Mr. Lordi: Klar, ich habe ihn schon vor unserer Teilnahme gesehen und nach unserem Sieg keine einzige Übertragung verpasst. Seitdem gebe ich jeden Frühling, wenn der ESC bevorsteht, viele Interviews. Ich versuche immer, den Ball flach zu halten, weil ich, wie ich schon damals sagte, kein ESC-Experte bin. Wir waren 2006 die falsche Band, am richtigen Ort, zum richtigen Zeitpunkt (lacht erfreut). Wissen Sie, es ist so lustig, wenn mich die Leute fragen, wie ich diesen oder jenen Künstler einschätze, wie sind seine Gewinnerchancen. Dann sage ich immer: Ich weiß es nicht! Ich dachte über uns, wir würden letzte werden! Mich sollte man wirklich nicht als Experten befragen, mit meinen Tipps liege ich meistens falsch. Letztes Jahr schieden alle meine Favoriten im Halbfinale aus (kichert). Also, ich gucke mir das alles an, das internationale Finale und den finnischen Vorentscheid.

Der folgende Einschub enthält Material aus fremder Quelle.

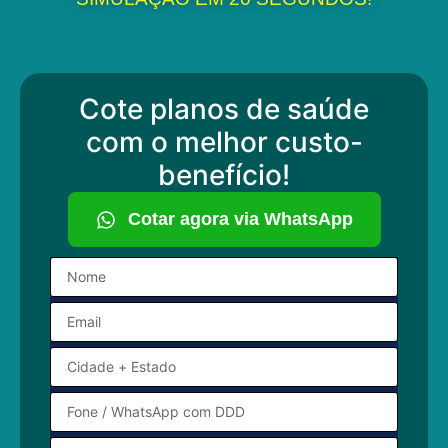
Cote planos de saúde
com o melhor custo-
benefício!
Cotar agora via WhatsApp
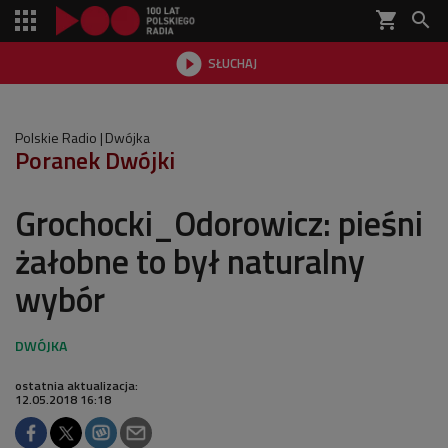
shopping_cart


SŁUCHAJ

Polskie Radio
Dwójka
Poranek Dwójki
Grochocki_Odorowicz: pieśni
żałobne to był naturalny
wybór
ostatnia aktualizacja:
12.05.2018 16:18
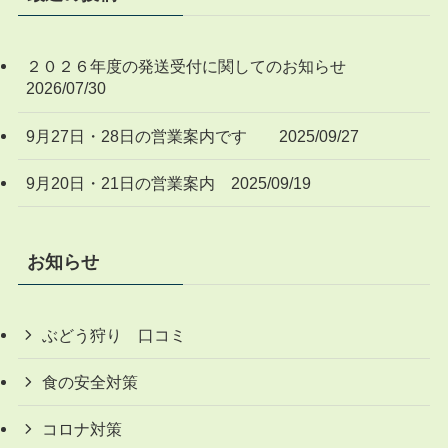
２０２６年度の発送受付に関してのお知らせ
2026/07/30
9月27日・28日の営業案内です 2025/09/27
9月20日・21日の営業案内 2025/09/19
お知らせ
ぶどう狩り 口コミ
食の安全対策
コロナ対策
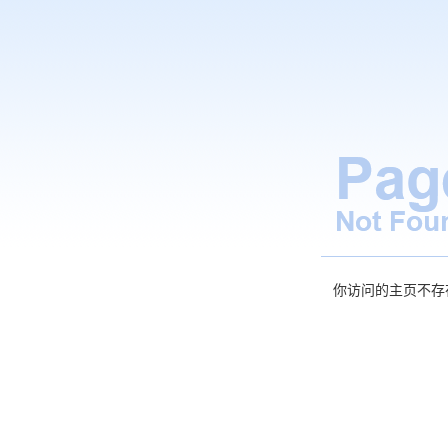
你访问的主页不存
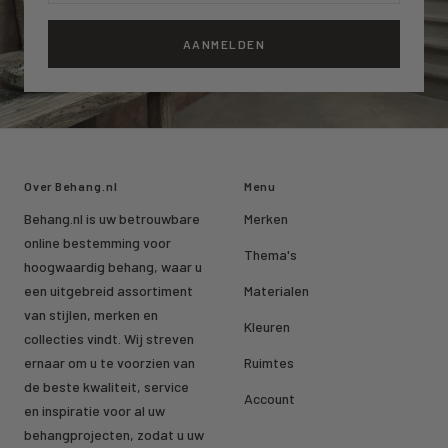
AANMELDEN
Over Behang.nl
Menu
Behang.nl is uw betrouwbare
Merken
online bestemming voor
Thema's
hoogwaardig behang, waar u
een uitgebreid assortiment
Materialen
van stijlen, merken en
Kleuren
collecties vindt. Wij streven
ernaar om u te voorzien van
Ruimtes
de beste kwaliteit, service
Account
en inspiratie voor al uw
behangprojecten, zodat u uw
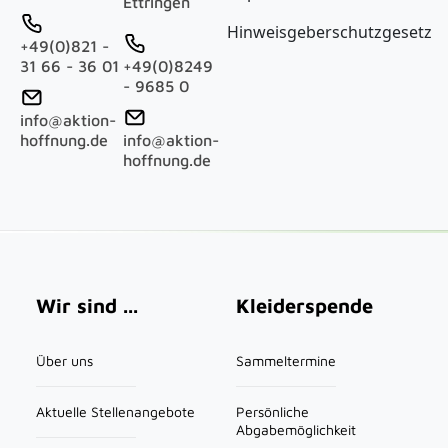
Ettringen
Hinweisgeberschutzgesetz
+49(0)821 -
31 66 - 36 01
+49(0)8249
- 9685 0
info@aktion-
hoffnung.de
info@aktion-
hoffnung.de
Main navigation
Wir sind ...
Kleiderspende
Über uns
Sammeltermine
Aktuelle Stellenangebote
Persönliche
Abgabemöglichkeit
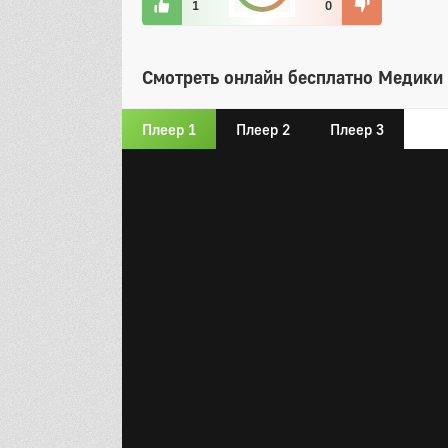
1
0
Смотреть онлайн бесплатно Медики 
Плеер 1
Плеер 2
Плеер 3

eurovision.de: Haben Sie noch Kontakt zu den Fans vom ESC?
Mr. Lordi: Absolut. Wir haben zu vielen Fans vom ESC Kontakt, es ist so cool! Es gibt echt nicht so viele Monster-Bands, also, eine Heavy-Rock-Band mit Hard-Rock-Fans und Eurovisionsfans. Die Eurovisionsfans kommen zu unseren Konzerten.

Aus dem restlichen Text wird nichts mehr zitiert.